The upcoming UK general election promises to be an interesting event to follow. With no party having a clear majority it is likely that we will be left with a hung parliament following the election on the 7th May.
With so many issues in the balance such as the EU, renewal of Trident and cuts in the name of austerity, it is the most important election in living memory. It is therefore absolutely key that any voting member of the public does their due diligence in terms of researching and discussing politics. Whilst this can be a somewhat tedious task to do on your own, it is now becoming more and more commonplace to discuss politics in the workplace.
As Robert Half now reports, up to 85% of employees are using their job as an opportunity to weigh in on the upcoming election. This is undoubtedly a positive change in terms of societal practice as while historically the discussion of politics and religion would be considered a social faux pas, it is clear that times are changing and workers are using the opportunity to consider different political viewpoints while being given opportunity to air their own.
This previous reluctance towards political discussion may stem from the idea that bosses and managers do not take kindly to discussion and expression of political viewpoints in the workplace, however only 7% of Human Resources managers think discussing politics will affect how colleagues and superiors treat other employees.
There are multiple potential reasons for this change. As politics becomes more transparent and accessible to the general public (with politicians keen to appeal to the working age vote) it is perhaps becoming expected that one will form an opinion one way or another. There is no denying that the 2015 election is going to be incredibly important and politicians are making sure that people know this.
Of course, the national television debates have consistently been in the news and have drawn in massive number of viewers, though it is only the second time that there have been televised debates. Regardless, it clearly shows a desire from the public to be more involved.
More specifically, Robert Half has noted that in terms of regions London has among the highest number of private employees discussing politics in the workplace (standing at 93%) compared to only 78% in the Midlands. With almost half (45%) of London consisting of working aged people aged 20-39 this is perhaps not surprising: this encapsulates both the younger vote and those more likely to be affected by the current political landscape of austerity and cuts.
It is perhaps almost necessary then for this increase in workplace discussion to take place. As mentioned there is no doubt that the younger and working age vote is now being targeted by political parties from across the board, resulting in an increased attempt to get this key demographic engaged with politics: a subject which may sometimes be seen as boring by the younger generations.
The increased discussion of politics may disprove this commonly held idea.
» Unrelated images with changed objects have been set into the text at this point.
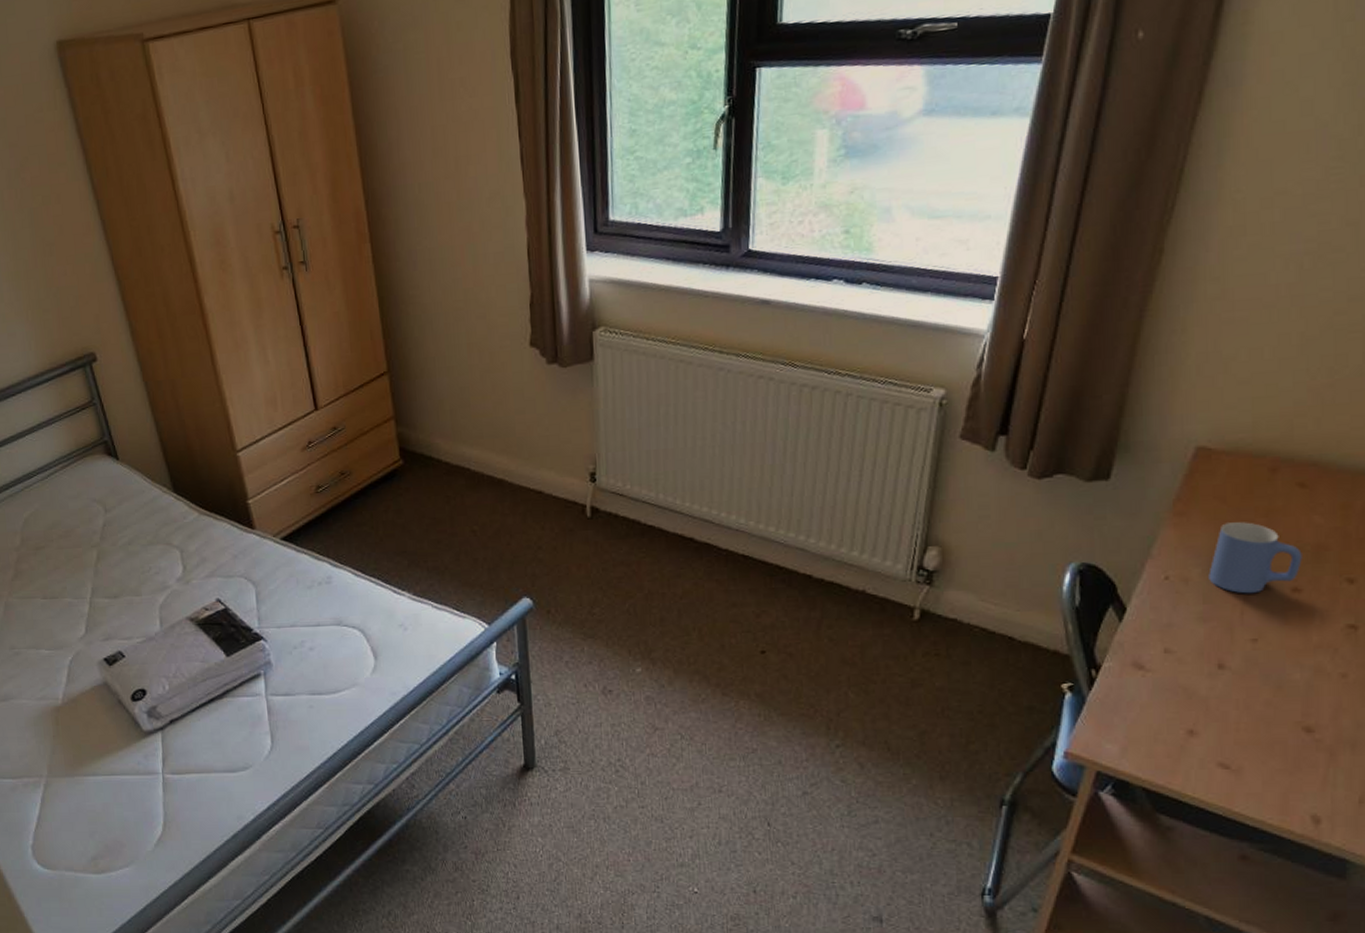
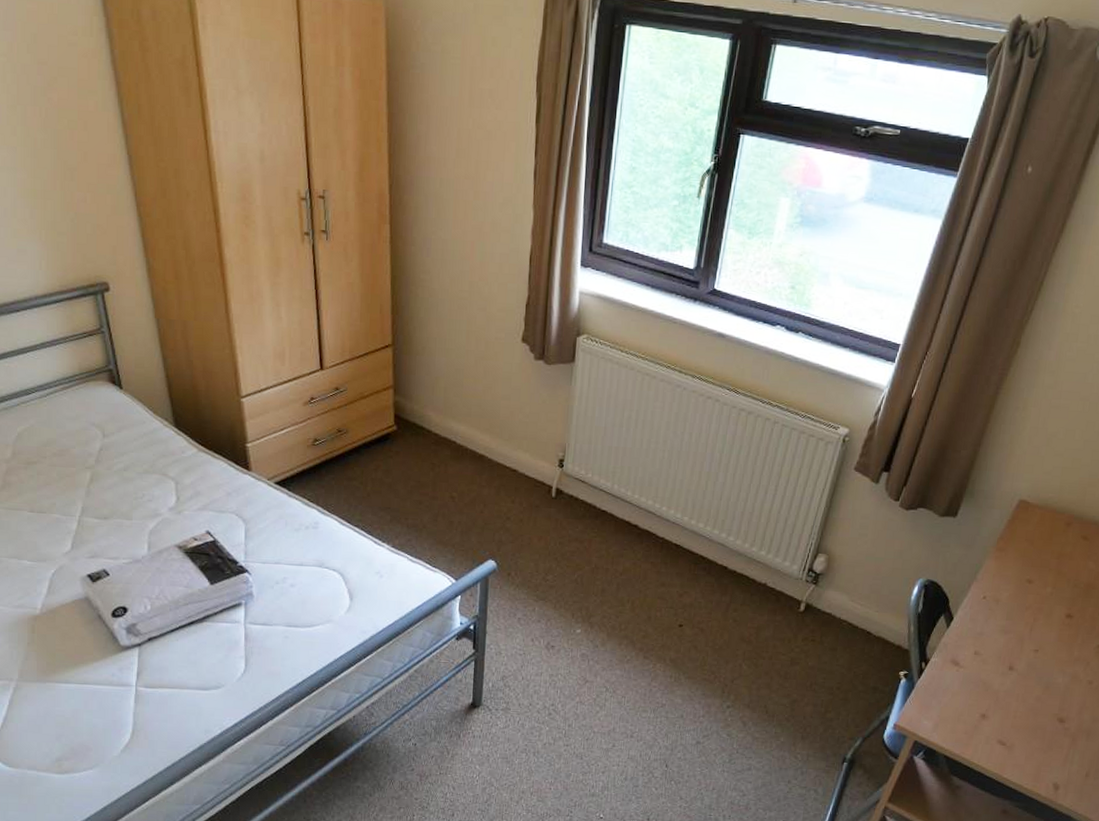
mug: present [1208,522,1302,594] -> none [1013,560,1078,616]

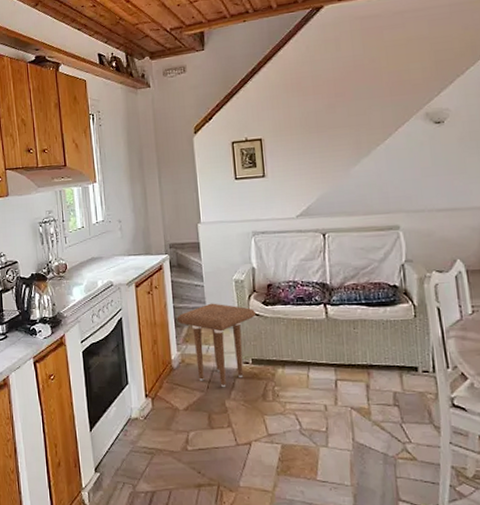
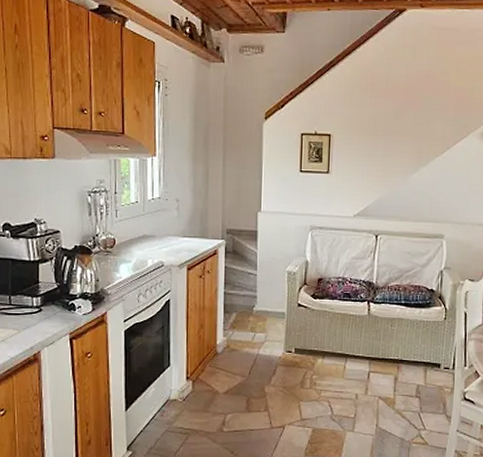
side table: present [177,303,257,388] -> none [226,292,305,374]

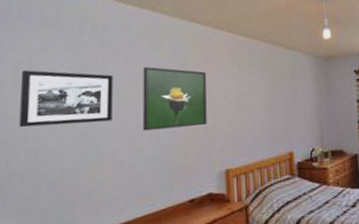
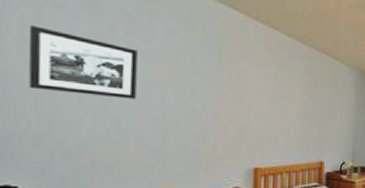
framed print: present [143,67,207,131] -> none [169,48,242,120]

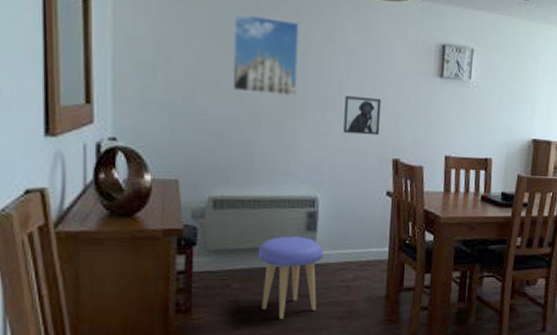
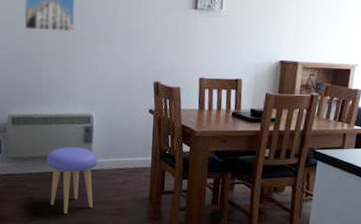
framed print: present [343,96,381,136] -> none [112,29,144,62]

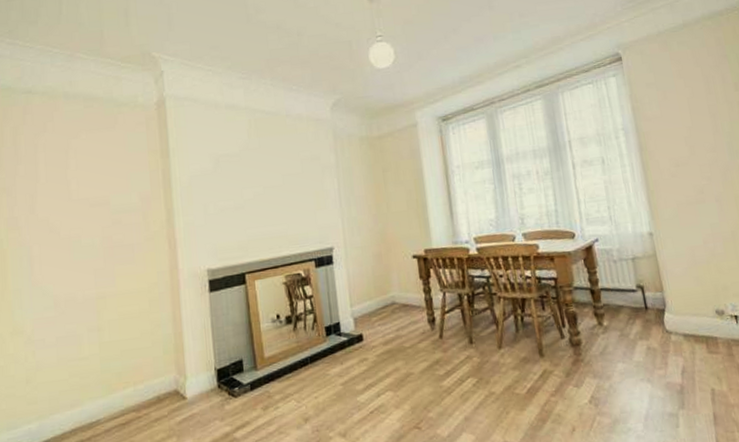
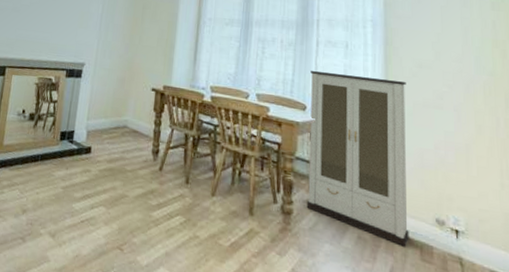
cabinet: none [572,185,695,346] -> present [306,71,409,247]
The London figures clearly show that the younger and working generations are concerned about politics and do not take their vote lightly.
Though it is important to ensure that this discussion is done so sensitively. There is no denying that certain areas of politics lend themselves more towards arguments than others (consider membership of the EU, abortion limits and unemployment benefits) and so it is perhaps advisable to consider carefully the different areas for discussion so as not to upset colleagues or superiors. After all, it is more important to stay on good terms with those who employees spend the majority of their time with.
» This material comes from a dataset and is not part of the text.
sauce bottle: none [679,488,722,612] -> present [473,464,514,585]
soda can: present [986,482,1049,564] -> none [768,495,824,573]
That being said, private employees achieve their position in the company through both hard work and social skills. So whilst some tact may be needed in the workplace when discussing potentially sensitive topics, overall the discussions will be more of benefit rather than a risk to workplace standing.
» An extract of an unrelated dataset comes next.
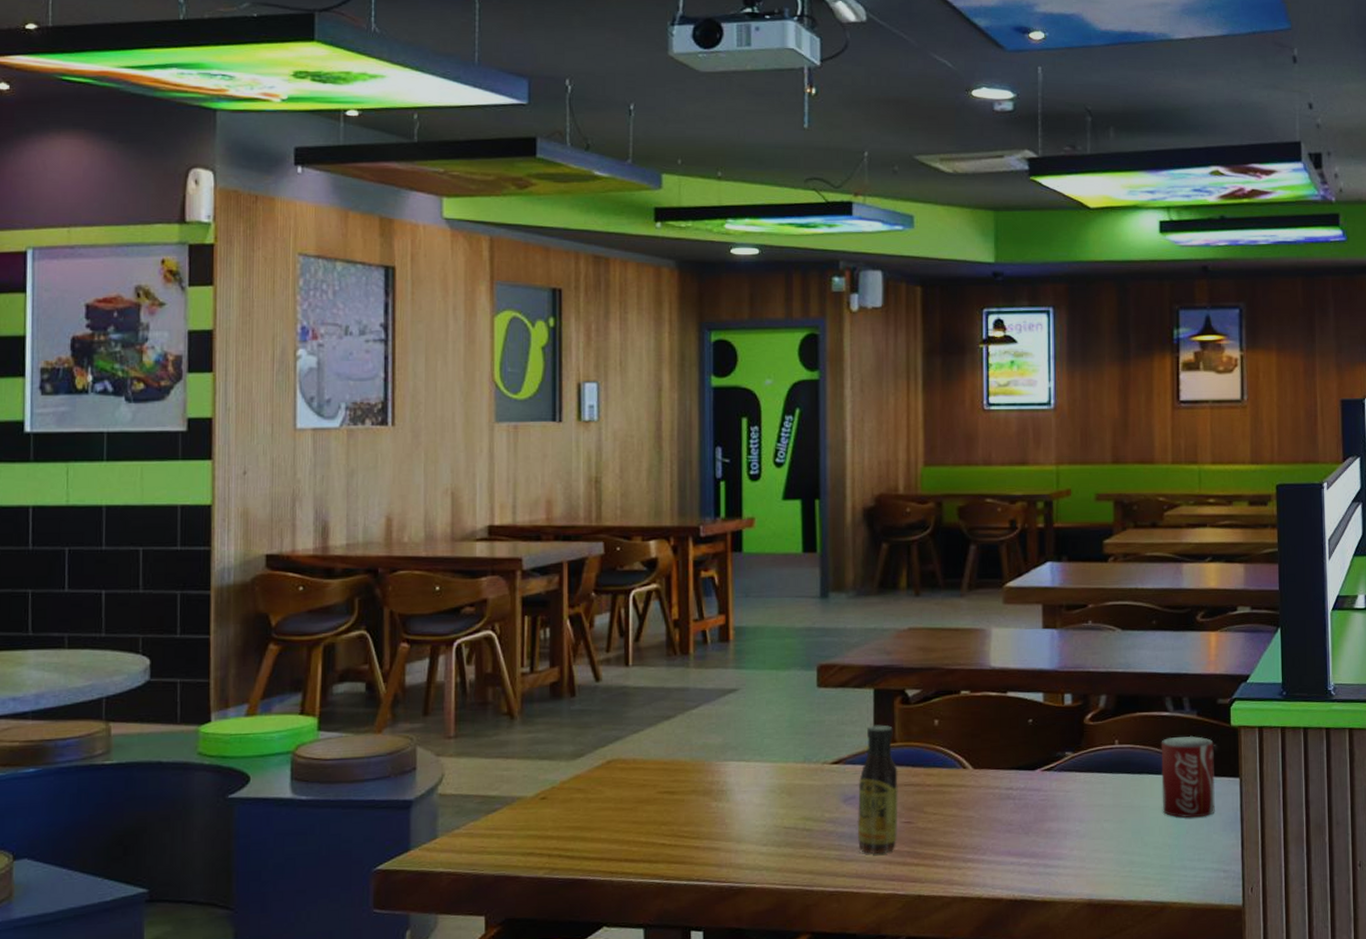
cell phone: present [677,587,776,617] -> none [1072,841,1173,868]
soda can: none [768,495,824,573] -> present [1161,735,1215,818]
The benefits of discussing politics in the workplace are huge. Work takes up more and more time in an effort to make ends meet, whilst employees find it harder and harder to keep up to date with current affairs. Through using time at work, be it during lunch break or during downtime, employees become far better able to develop informed opinions on policies, something which is essential in the current political climate.
With so many different parties to choose from, all with an unprecedented chance at determining the leadership of the country, it is important for employees to seize the opportunity that the workplace affords them. Through doing this, voters will be in a far better position to research not only why they vote for the party they choose, but also to understand why their colleagues are voting for either the same or a different candidate.
Overall, this increase in viewing politics as a workplace subject may have been a steady one, but many people will still regard it as a taboo subject. If it is realised that political discussion is not only not seen as a taboo but actively encouraged, it seems likely that the upcoming election will have a very different feel about it.